は如何に?

mosshaven2008-01-13



というのが 主人の長年の課題。


木材に限らず 多くの原料が生産された其の国で製作にかかわることなく
賃金の安い 中国などへ流れ、そして 比較にならない安い値段の
大量製作品(最近は 質も向上)として 帰ってくる。  カナダでは 
安物とわかりつつ、或いは 値段の大差により それらの商品を
買っていく人が多い。



カナダB C 州の 大きな資源のひとつ、木材は 重要な財源としても歴史
がある、にもかかわらず 現在は その資源が大きな利益を生み出す
ことなく、原木の姿をさらしたまま 巨大なトラックに詰まれて 
港へ港へと 日に何十台も運送される。


当然それに伴って 製材所、特に このヴァンクーヴァー島には 大きな
製材所が 森林に近い水辺の近辺にあり、雇用を満たし、町を潤わせて
いたが 自然環境問題なども含め、一挙に何百人、或いは何千人という
解雇にせまられ、現在は 閉鎖してしまったか 或いは 厳しい現状と
なっている。

[練習問題]
1. 本文の「木材に限らず」で始まる段落を、主な事実を残して短くまとめなさい。
2. 本文から、「木材に限らず 多くの原料が生産された其の国で製作にかかわることなく」で始まり「港へ港へと 日に何十台も運送される。」で終わる部分をそのまま書き写しなさい。
項目の内容は本文と関係ありません。

[掲載項目]
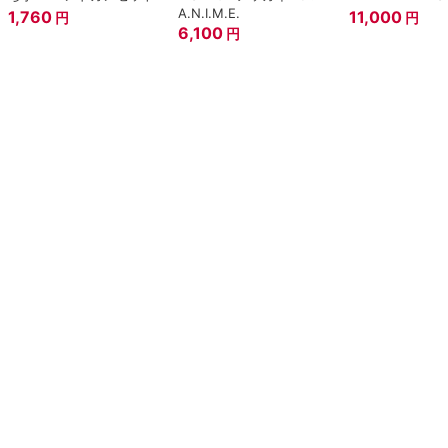
A.N.I.M.E.
1,760
11,000
円
円
6,100
円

[解答例]
1. 木材をはじめ多くの原料は、生産国で加工されないまま賃金の安い中国などへ渡る。そして、比べものにならないほど安い大量生産品となって戻ってくる。最近は質も向上している。カナダでは、安物と知りながら、あるいは値段の差が大きいために、それらを買う人が多い。

2.
木材に限らず 多くの原料が生産された其の国で製作にかかわることなく
賃金の安い 中国などへ流れ、そして 比較にならない安い値段の
大量製作品(最近は 質も向上)として 帰ってくる。  カナダでは 
安物とわかりつつ、或いは 値段の大差により それらの商品を
買っていく人が多い。



カナダB C 州の 大きな資源のひとつ、木材は 重要な財源としても歴史
がある、にもかかわらず 現在は その資源が大きな利益を生み出す
ことなく、原木の姿をさらしたまま 巨大なトラックに詰まれて 
港へ港へと 日に何十台も運送される。